Tamayo e outros 51 mexicanos presos nos Estados Unidos se uniram no “caso Avena”, apresentado ante a Corte Internacional de Justiça. O tribunal determinou em 2004 que as cortes estadunidenses devem revisar o processo e sentença dos cidadãos mexicanos para avaliar se a assistência consular poderia ter feito alguma diferença em suas sentenças. O governo dos Estados Unidos se comprometeu a cumprir esse veredicto, mas não o fez.
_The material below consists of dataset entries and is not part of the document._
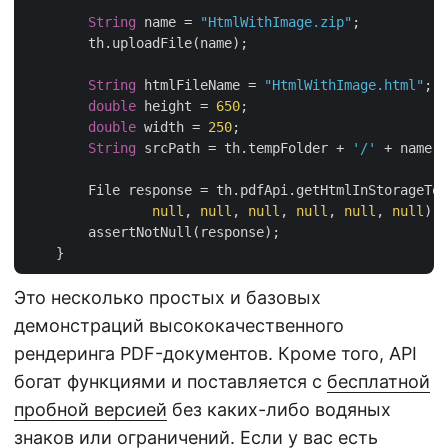
String
 name = 
"HtmlWithImage.zip"
;

        th.uploadFile(name);

String
 htmlFileName = 
"HtmlWithImage.html"
;

double
 height = 
650
;

double
 width = 
250
;

String
 srcPath = th.tempFolder + 
'/'
 + name;

        File response = th.pdfApi.getHtmlInStorageToP
null
, 
null
, 
null
, 
null
, 
null
, 
null
);

        assertNotNull(response);

Это несколько простых и базовых
демонстраций высококачественного
рендеринга PDF-документов. Кроме того, API
богат функциями и поставляется с
бесплатной
пробной версией
без каких-либо водяных
знаков или ограничений. Если у вас есть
O secretário de Estado, John Kerry, enviou uma carta ao governador Perry em setembro de 2013 pedindo que reconsiderasse sua posição. O caso, disse Kerry, pode impactar no modo como os cidadãos estadunidenses são tratados em outros países... Isto é de particular relevância para nossa relação bilateral com o México”, escreveu.

Clamor por mudanças

Esta semana diversas organizações e personalidades se uniram ao chamado para que um tribunal federal tenha a possibilidade de rever o caso de Tamayo.

O reverendo Gabriel Salguero, presidente da Associação Nacional de Igrejas Evangélicas Latinas – que representa mais de 3.000 congregações nos Estados Unidos – assinalou que “a segurança de milhares de estadunidenses que servem à sua fé cristã no estrangeiro se encontrará claramente em perigo se Tamayo for executado, sem antes receber uma revisão completa e justa da violação dos direitos consulares em seu caso”.

Sarah Shourd, uma norte-americana que foi detida por soldados iranianos em 2009 e encarcerada durante 410 dias, também se uniu ao movimento para revisar o caso de Tamayo, através de uma carta. “Temo que se os Estados Unidos não cumprirem plenamente suas obrigações para com os tratados consulares, logo outros países seguirão o exemplo. Isso seria um desastre para muitos cidadãos estadunidenses vulneráveis que se encontram detidos em um país estrangeiros como eu estive. Executar o senhor Tamayo estabeleceria um precedente terrível e mortal”, escreveu.

Pedido de clemência

A defesa legal de Tamayo apresentou uma solicitação de clemência perante a Junta de Perdões e Liberdade Condicional do Texas, além de uma petição ao governador Perry para adiar a execução.

“Se não se pode conseguir que o governador postergue ou cancele a pena de morte nesse caso, então o recurso seguinte são as cortes. Faremos tudo simultaneamente. Normalmente a junta anuncia sua decisão dois dias antes da execução. Pediremos aos tribunais que revisem o caso”, explicou Babcock.

Até agora a resposta das cortes foi que os direitos dos quais Tamayo poderia se beneficiar expiraram, já que os advogados não os pleitearam. Todas as evidências obtidas depois de seu veredicto não são consideradas válidas.